Saturday, 2 July, 2022
HomeSub-Saharan RoundupAnger over Ugandan plans to export doctors

Anger over Ugandan plans to export doctors

Stories of people dying because of medical neglect are all too common in Uganda. But with the country plagued by a shortage of health workers, anger is mounting over government plans to "export" at least 241 medical workers to Trinidad and Tobago, says a MGAfrica report.

The medics, according to a 2014 advertisement by Uganda's foreign ministry, were requested by the Caribbean nation to "strengthen its health service sector". But Ugandan activists claim the east African nation can ill afford to lose skilled staff and argue that more people will die needlessly if the plan goes ahead. They point out that Trinidad and Tobago already has a doctor to patient ratio that is 12 times better than Uganda's.

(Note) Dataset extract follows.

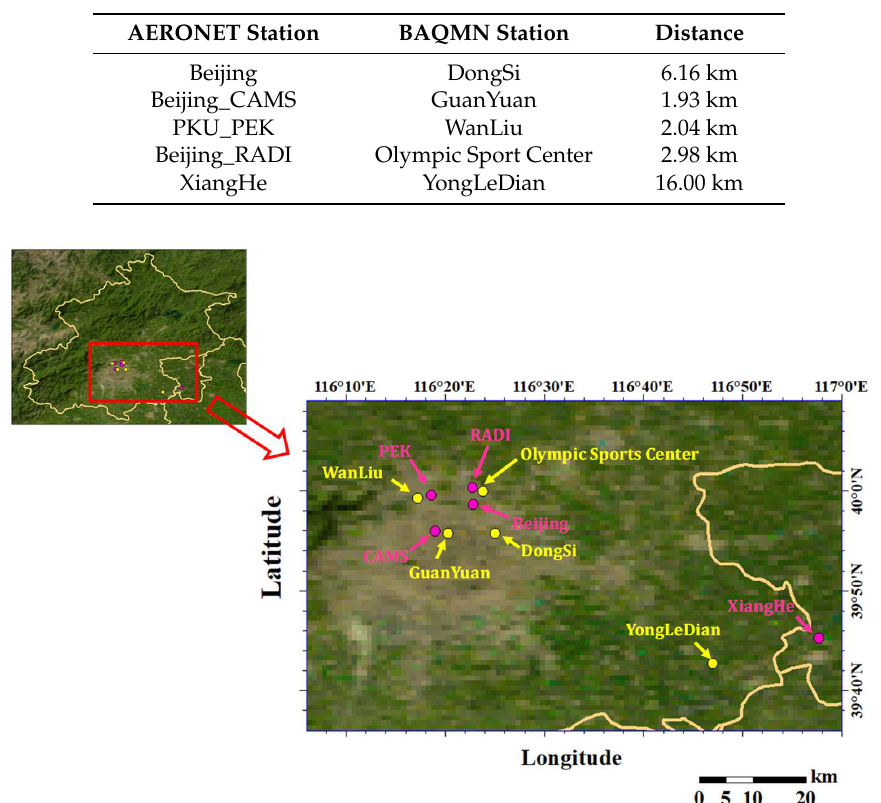
Figure 1. Locations of AErosol Robotic NETwork (AERONET) stations and air quality monitoring stations in the Beijing area.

The Institute of Public Policy and Research (IPPR), a Ugandan think-tank, is suing the government in what it says is one of the first ever public interest litigation cases concerning a medical "brain drain". In a petition filed in the High Court in December, the IPPR argues that government recruitment of public health workers for another government violates the constitutional rights of Ugandans to access basic medical services. The group is seeking an interim injunction to halt the "imminent" export of the workers, with a hearing set for this week.

"Thousands of people will die, thousands die already," IPPR director Justinian Kateera said, pointing out that already 16 women die each day through complications related to childbirth – and that an exodus of midwives would be a disaster. "Our health systems are weak because of our inability to retain medics," he said, asserting that the case will "settle jurisprudence on an issue that has afflicted Africa for ages, as revealed by the recent Ebola outbreak." Ghana, Malawi, Zimbabwe, Zambia and South Africa were also "badly affected" by medical brain drains, he added.

In Uganda, 42% of vacancies remain unfilled, and the country has fewer than 5,000 doctors for 35m people. Fifty specialists having left in search of better pay overseas in the past decade, while the bulk of new graduates prefer to look for jobs abroad too.

Uganda's attorney general has argued that it is the constitutional right of all professionals to seek gainful employment anywhere, while the ministry of health says it had not been involved in the recruiting process. The planned export has been criticised by the US, which gives $400m in aid to Uganda's health sector every year.